Step 1 : 2 *(unit's place digit + 100th place digit + 10000 place digit) + (10th place + 1000th place + 100000th place digit)
Step 2 : Divide the above result by 10
Step 3 : Substract the remainder from 10
Mod-7 Check digit is then inserted at the end of the 8-digit number, which will then have 9-digits

The result from step 3 is the Mod-7 check digit

eg. Consider 57833107

Step 1 : 2 *(7 + 1 + 3) + (0 + 3 + 8) = 22 + 11 = 33
Step 2 : 33/10 = .3 Reminder = 3
Step 3 : 10 - 3 = 7
Resulting Check Digit = 7

Another algorithm that is commonly used but is NOT the out of the box definition of Mod7 algorithm is:

Step 1 : Divide the 8-digit number by 7
Step 2 : Multiply the remainder by 7. The remainder is the single digit number after the period.

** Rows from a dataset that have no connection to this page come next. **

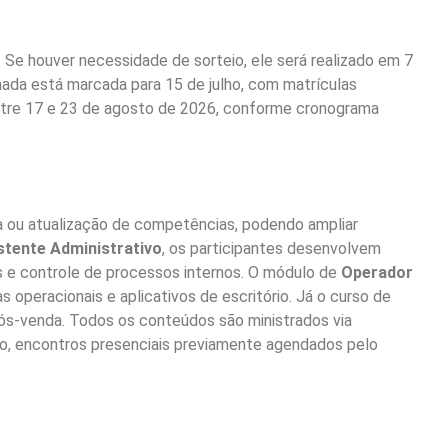
6. Se houver necessidade de sorteio, ele será realizado em 7
hamada está marcada para 15 de julho, com matrículas
á entre 17 e 23 de agosto de 2026, conforme cronograma
a ou atualização de competências, podendo ampliar
stente Administrativo
, os participantes desenvolvem
 e controle de processos internos. O módulo de
Operador
operacionais e aplicativos de escritório. Já o curso de
s-venda. Todos os conteúdos são ministrados via
rio, encontros presenciais previamente agendados pelo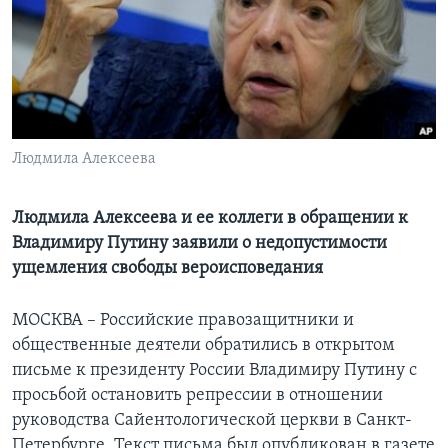
Learning English
СОЦИАЛЬНЫЕ СЕТИ
Людмила Алексеева
Языки
Людмила Алексеева и ее коллеги в обращении к
Владимиру Путину заявили о недопустимости
ущемления свободы вероисповедания
МОСКВА – Российские правозащитники и
общественные деятели обратились в открытом
письме к президенту России Владимиру Путину с
просьбой остановить репрессии в отношении
руководства Сайентологической церкви в Санкт-
Петербурге. Текст письма был опубликован в газете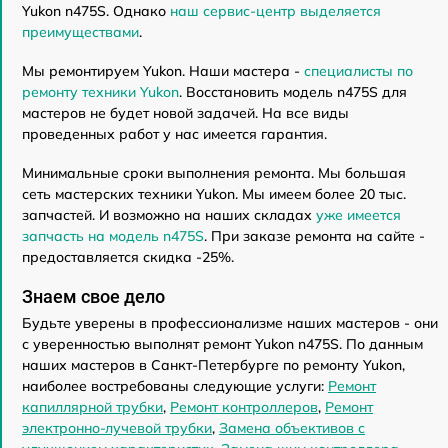
Yukon n475S. Однако
наш сервис-центр выделяется
преимуществами
.
Мы ремонтируем Yukon. Наши мастера -
специалисты по
ремонту техники Yukon
. Восстановить модель n475S для
мастеров не будет новой задачей. На все виды
проведенных работ у нас имеется гарантия.
Минимальные сроки выполнения ремонта. Мы большая
сеть мастерских техники Yukon. Мы имеем более 20 тыс.
запчастей. И возможно на наших складах
уже имеется
запчасть на модель n475S
. При заказе ремонта на сайте -
предоставляется скидка -25%.
Знаем свое дело
Будьте уверены в профессионализме наших мастеров - они
с уверенностью выполнят ремонт Yukon n475S. По данным
наших мастеров в Санкт-Петербурге по ремонту Yukon,
наиболее востребованы следующие услуги:
Ремонт
капиллярной трубки
,
Ремонт контроллеров
,
Ремонт
электронно-лучевой трубки
,
Замена объективов с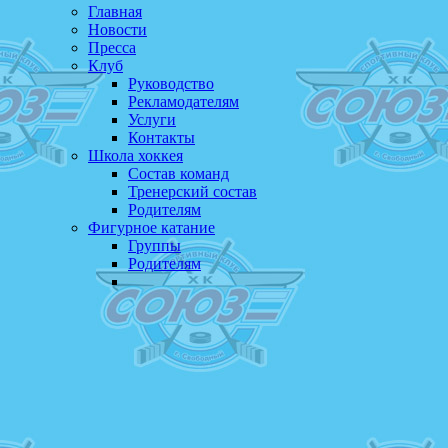
Главная
Новости
Пресса
Клуб
Руководство
Рекламодателям
Услуги
Контакты
Школа хоккея
Состав команд
Тренерский состав
Родителям
Фигурное катание
Группы
Родителям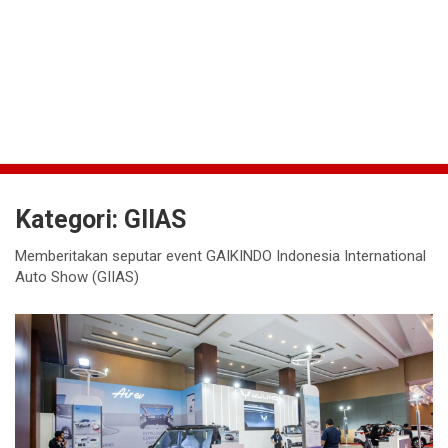
Kategori:
GIIAS
Memberitakan seputar event GAIKINDO Indonesia International
Auto Show (GIIAS)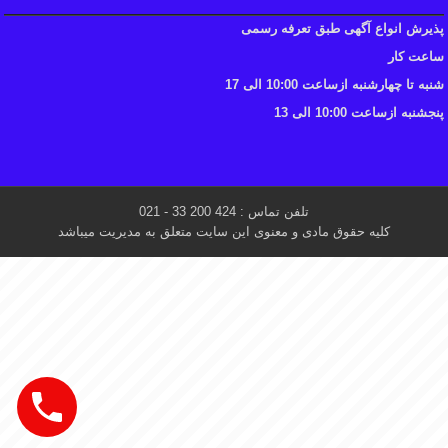
پذیرش انواع آگهی طبق تعرفه رسمی
ساعت کار
شنبه تا چهارشنبه ازساعت 10:00 الی 17
پنجشنبه ازساعت 10:00 الی 13
تلفن تماس : 424 200 33 - 021
کلیه حقوق مادی و معنوی این سایت متعلق به مدیریت میباشد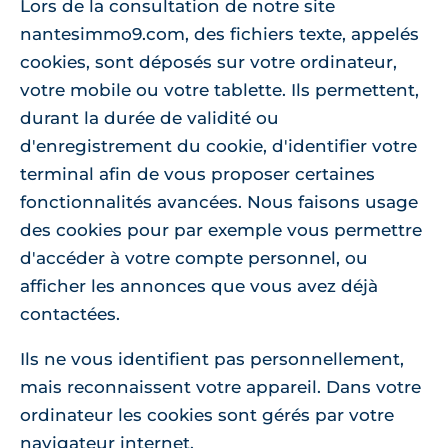
Lors de la consultation de notre site
nantesimmo9.com, des fichiers texte, appelés
cookies, sont déposés sur votre ordinateur,
votre mobile ou votre tablette. Ils permettent,
durant la durée de validité ou
d'enregistrement du cookie, d'identifier votre
terminal afin de vous proposer certaines
fonctionnalités avancées. Nous faisons usage
des cookies pour par exemple vous permettre
d'accéder à votre compte personnel, ou
afficher les annonces que vous avez déjà
contactées.
Ils ne vous identifient pas personnellement,
mais reconnaissent votre appareil. Dans votre
ordinateur les cookies sont gérés par votre
navigateur internet.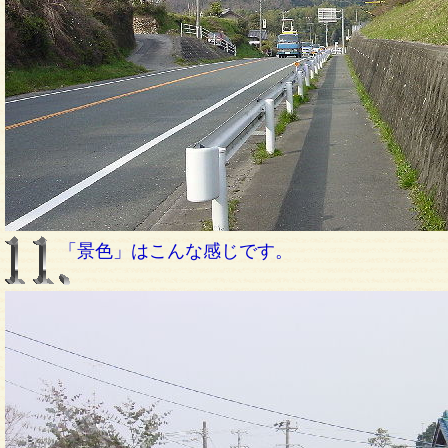
「景色」はこんな感じです。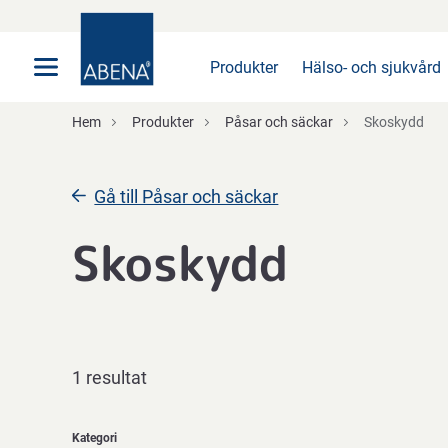
Huvudsaklig
Nav
Sidfot
Produkter
Hälso- och sjukvård
Hem
Produkter
Påsar och säckar
Skoskydd
Gå till Påsar och säckar
Skoskydd
1 resultat
Kategori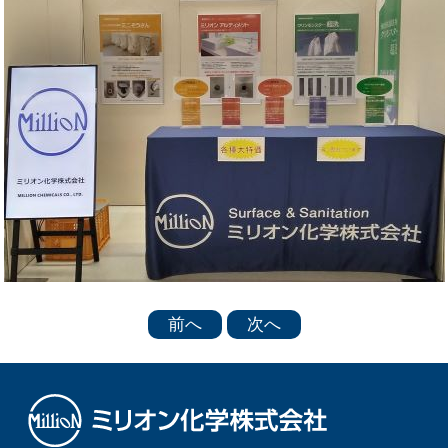
前へ
次へ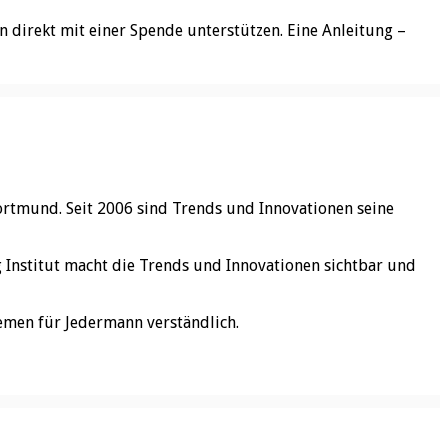
 direkt mit einer Spende unterstützen. Eine Anleitung –
ortmund. Seit 2006 sind Trends und Innovationen seine
rg Institut macht die Trends und Innovationen sichtbar und
emen für Jedermann verständlich.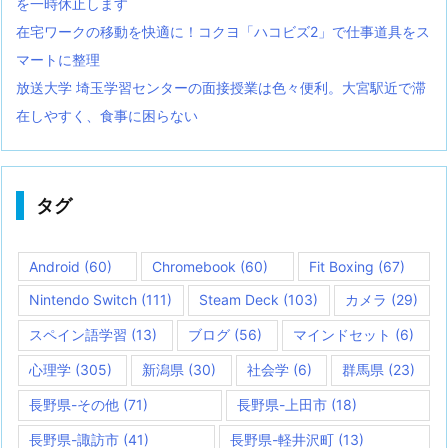
を一時休止します
在宅ワークの移動を快適に！コクヨ「ハコビズ2」で仕事道具をス
マートに整理
放送大学 埼玉学習センターの面接授業は色々便利。大宮駅近で滞
在しやすく、食事に困らない
タグ
Android
(60)
Chromebook
(60)
Fit Boxing
(67)
Nintendo Switch
(111)
Steam Deck
(103)
カメラ
(29)
スペイン語学習
(13)
ブログ
(56)
マインドセット
(6)
心理学
(305)
新潟県
(30)
社会学
(6)
群馬県
(23)
長野県-その他
(71)
長野県-上田市
(18)
長野県-諏訪市
(41)
長野県-軽井沢町
(13)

If more than one digit appears as the remainder use only the first digit;
Step 3 : Round up that answer to the next whole number.
Mod-7 Check digit is then inserted at the end of the 8-digit number, which will then have 9-digits

The result from step 3 is the Mod-7 check digit

eg. Consider 57833107

Step 1 : 57833107/7 = 8261872.428
Step 2 : .4 * 7 = 2.8
Step 3 : 2.8 rounded up to the next whole digit is 3

Resulting Check Digit = 3

If customer wants to use a Mod 7 algorithm which is different from what is provided Out of the box then this can be defined in the YDMComputeCheckDigitUE User Exit

Note : Similar difference can also be seen in the Mod 10 algorithm. Please refer to Technote 1617068 for the details.